*TASK BRIEF*. In the thermal paste excerpt, copy everything from "Clean up your" down to "a loud engine.".

*EXCERPT TO READ*.
|---|

It takes most thermal paste products three to five years to dry up before they need to be replaced.
Solution:
If you carefully observe your CPU, you will notice right away when thermal paste around your CPU needs to be changed.
Your CPU temperature increases easily and when CPU resource-intensive applications are running it might also result in overheating.
There are three types of thermal paste, namely, metal-based, ceramic-based, and carbon-based. Read up about thermal paste to decide which type is best suited for your computer’s needs.
Start by removing your CPU and clean up debris or older layers of thermal paste. Thermal paste has a special removal kit which makes it easier to remove dried up residue.
Clean up your CPU and ensure all surfaces are dry before applying thermal paste. When applying, do not let thermal paste stick to any other components or CPU case’s inner walls. Clean using its removal kit, in case it spills out.
11. Fans – Broken, Dirty or Malfunctioning
Any problems with your computer’s fans increase heat and make it sound like you are sitting next to a loud engine.

|---|

*GIVEN INFORMATION*.
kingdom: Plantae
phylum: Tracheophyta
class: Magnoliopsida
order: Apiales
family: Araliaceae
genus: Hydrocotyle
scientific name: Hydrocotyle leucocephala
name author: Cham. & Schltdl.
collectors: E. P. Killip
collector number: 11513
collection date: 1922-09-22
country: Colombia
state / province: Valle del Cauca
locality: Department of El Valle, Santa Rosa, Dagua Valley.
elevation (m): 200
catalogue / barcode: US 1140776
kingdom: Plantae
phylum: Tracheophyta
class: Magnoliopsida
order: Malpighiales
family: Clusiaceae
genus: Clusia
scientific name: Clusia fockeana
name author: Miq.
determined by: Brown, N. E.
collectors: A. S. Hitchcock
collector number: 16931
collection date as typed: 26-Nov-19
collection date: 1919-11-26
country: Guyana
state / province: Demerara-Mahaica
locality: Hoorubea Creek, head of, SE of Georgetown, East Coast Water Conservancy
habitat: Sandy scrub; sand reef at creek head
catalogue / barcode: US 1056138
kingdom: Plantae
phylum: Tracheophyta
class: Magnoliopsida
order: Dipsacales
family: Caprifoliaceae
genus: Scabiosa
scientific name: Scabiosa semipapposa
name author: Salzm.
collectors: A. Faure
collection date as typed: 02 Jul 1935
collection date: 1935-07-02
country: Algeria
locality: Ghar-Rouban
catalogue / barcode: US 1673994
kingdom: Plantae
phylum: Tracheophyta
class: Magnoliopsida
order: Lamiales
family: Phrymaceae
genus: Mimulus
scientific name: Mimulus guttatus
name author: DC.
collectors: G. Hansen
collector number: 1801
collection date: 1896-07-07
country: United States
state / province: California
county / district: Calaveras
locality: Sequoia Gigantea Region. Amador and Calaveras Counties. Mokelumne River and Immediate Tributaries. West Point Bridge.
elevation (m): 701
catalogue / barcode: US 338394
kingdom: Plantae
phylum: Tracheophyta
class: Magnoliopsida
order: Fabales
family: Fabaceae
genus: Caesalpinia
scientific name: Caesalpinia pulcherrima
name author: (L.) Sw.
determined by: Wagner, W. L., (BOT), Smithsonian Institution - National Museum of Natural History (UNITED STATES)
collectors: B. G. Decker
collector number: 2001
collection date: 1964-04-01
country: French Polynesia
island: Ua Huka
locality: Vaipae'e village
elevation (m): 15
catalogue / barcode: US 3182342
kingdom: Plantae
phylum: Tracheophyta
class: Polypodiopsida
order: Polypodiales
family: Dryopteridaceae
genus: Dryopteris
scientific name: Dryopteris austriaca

|---|

*YOUR SOLUTION*.
Clean up your CPU and ensure all surfaces are dry before applying thermal paste. When applying, do not let thermal paste stick to any other components or CPU case’s inner walls. Clean using its removal kit, in case it spills out.
11. Fans – Broken, Dirty or Malfunctioning
Any problems with your computer’s fans increase heat and make it sound like you are sitting next to a loud engine.